子羊は魔法で踊る
ある日の朝、教室に入ったら机の上に何かが置いてあった
近づいて、理解した。
・・・・・・・・・・・・花瓶だ。
サァッと血の気が引いていく。
普通、個人の机の上に花瓶が置かれるのはその生徒が故人となった場合だけだ。
そして、いけられた菊の花は葬式に使われるものであることも知っている
「ッツ――――」
クスクス笑いは止まらずに教室を満たしていく
ムワッと菊の独特の香りがして頭がくらくらする
個人的には美しい花だと思うし、同じ名前を冠した彼のこともあって菊の花は好きだ
しかし葬式で使う花としか思っていない奴らの意図は分かる
「嬉しいでしょアーサー?」
「お前菊のこと好きなんだろ?おめでとう両思いだな」
「感謝しろよ。
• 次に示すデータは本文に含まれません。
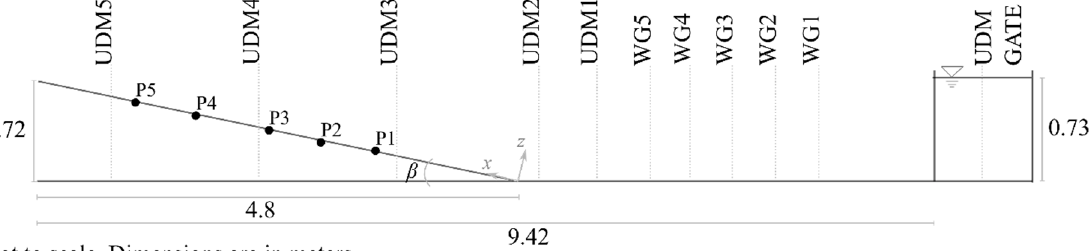
Figure 2. Schematic of the Center for Applied Coastal Research (CACR) flume located at the University of Delaware (Newark, NJ, USA) with sensor configurations and object deployment positions outlined.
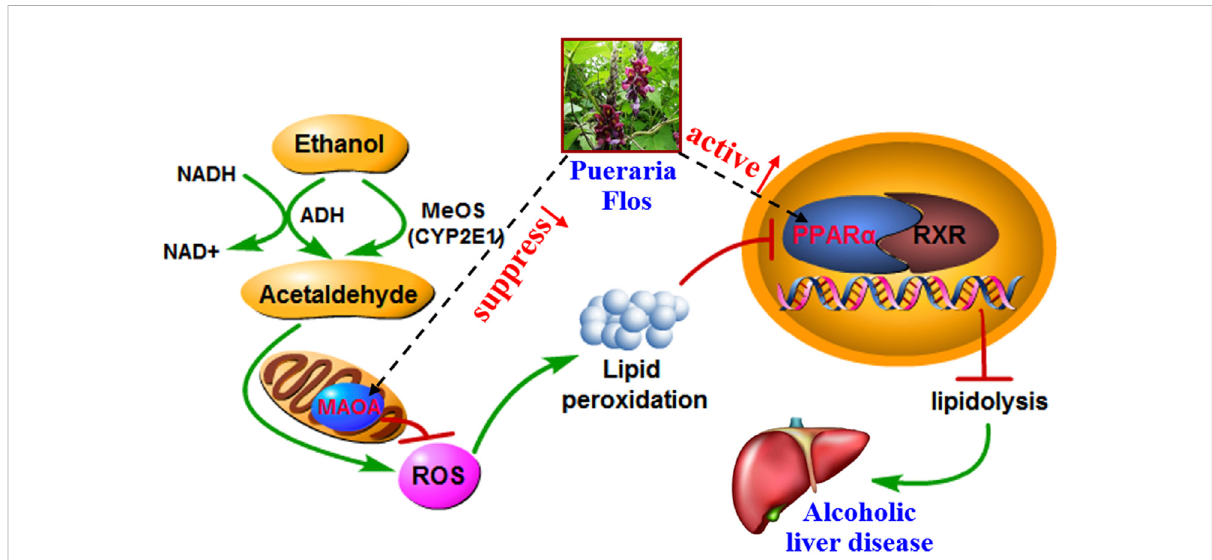
Overview of potential mechanisms underlying the protective effects of PF on alcohol-induced liver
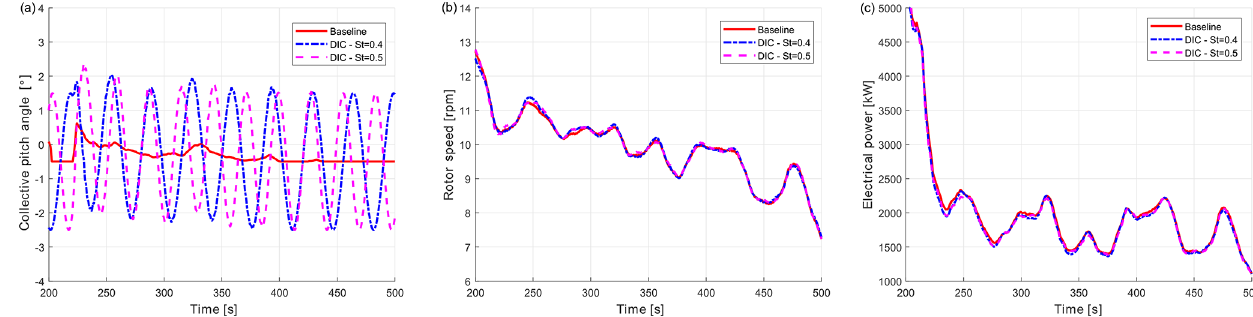
Figure 6. Comparison of pitch activity (a) , rotor speed (b) and power (c) between baseline (solid red) and DIC controlled with St = 0 . 4 (dash–dotted blue) and St = 0 . 5 (dashed magenta) turbine for NTM class A at 9ms − 1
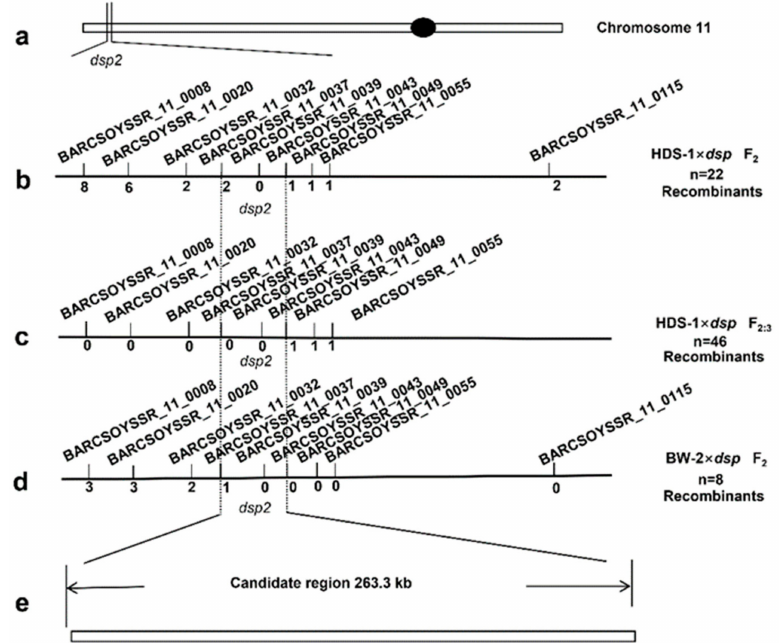
Figure 3. Mapping of the dsp2 locus. ( a – d ) Two F 2 populations of HDS-1 × dsp ( b ) and BW-2 × dsp ( d ) were used here. One F 2:3 population derived from dsp1dsp1Dsp2dsp2 F 2 plants of HDS-1 × dsp was used to verify the mapping result of dsp2 ( c ). The dsp2 locus was mapped between BARCSOYSSR_11_0037 and BARCSOYSSR_11_0043, a 263.3-kb region in the front end of chromosome 11 ( e ). Black spot represents centromere. Number below every SSR marker means recombinant individual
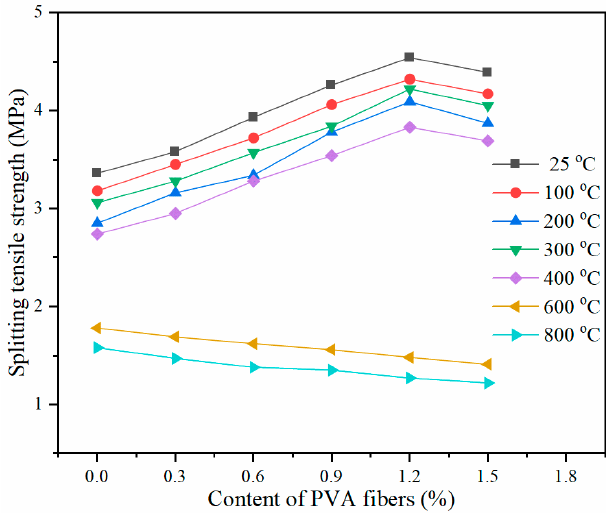
Figure 8. Splitting tensile strength of PVA-FRCC specimens after exposure to different tempera- tures.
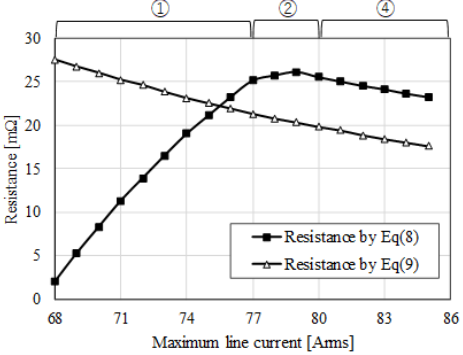
Figure 9. Armature winding resistance r with respect to maximum line current.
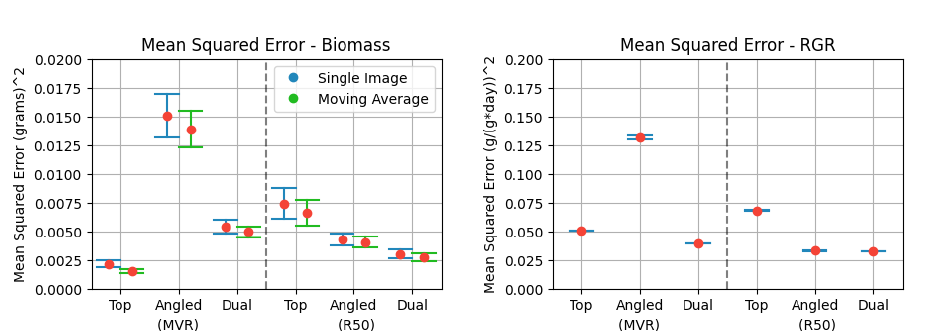
Figure 7. Confidence intervals (95%) for mean square errors in prediction on the test set using MVR or R-50 based network, with respect to camera view (top, angled, or dual). ( Left ): Biomass predictions in tasks Single Image and Moving Average. ( Right ): RGR predictions in task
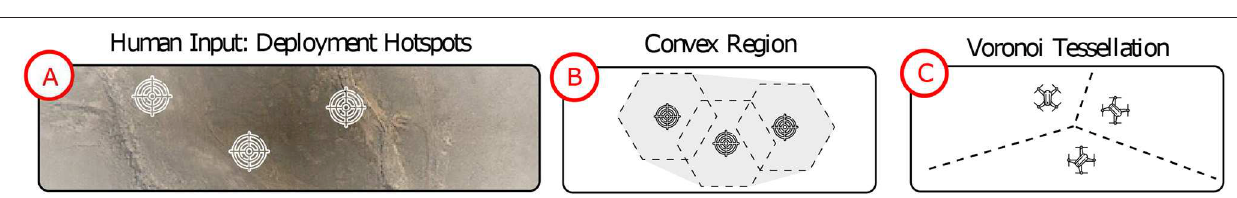
FIGURE 11 | Semi-autonomous fleet deployment algorithm: (A) Operator hotspot inputs, (B) generated convex region from the hotspots list, and (C) the tessellation and gradient descend to uniformly cover the region.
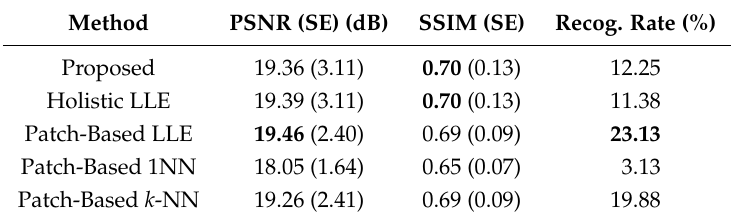
Table 3. Type B: Comparison of the proposed method with the holistic method and various patch-based methods (Number of neighbors: 5, patch size: 9 × 9 pixels). SE represents the standard error.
俺らが恋のキューピッドになってやったんだから」
馬鹿みたいな笑い声が強くなる
ギリッと握りしめた歯がなる
目頭が熱くなってくるがコイツらの前で涙を流したらお終いだ
必死に耐える
そんな中にガラッと音がして誰かが来たことを告げる
おはようございます
一番愛する声がしてしまった、と肩を震わせる
・・・・・菊に、見られた
菊の方を振り向けば驚いたように目を丸くして口元に手を当てている
その瞳は確実に俺と、机の上の花を捕らえていた
見られた。こんな姿を見られてしまった
思い出したようにツカツカと俺の方に歩み寄る菊から逃げるように走って廊下に出る
「アーサーっ!!」
菊の声が追いかけてきたけど足を止めずに生徒玄関をくぐる
登校中の生徒の流れに逆らう俺に幾人かの教師が声をかけるが無視して自転車に飛び乗る
とにかく学校から離れた何処かへ行きたい。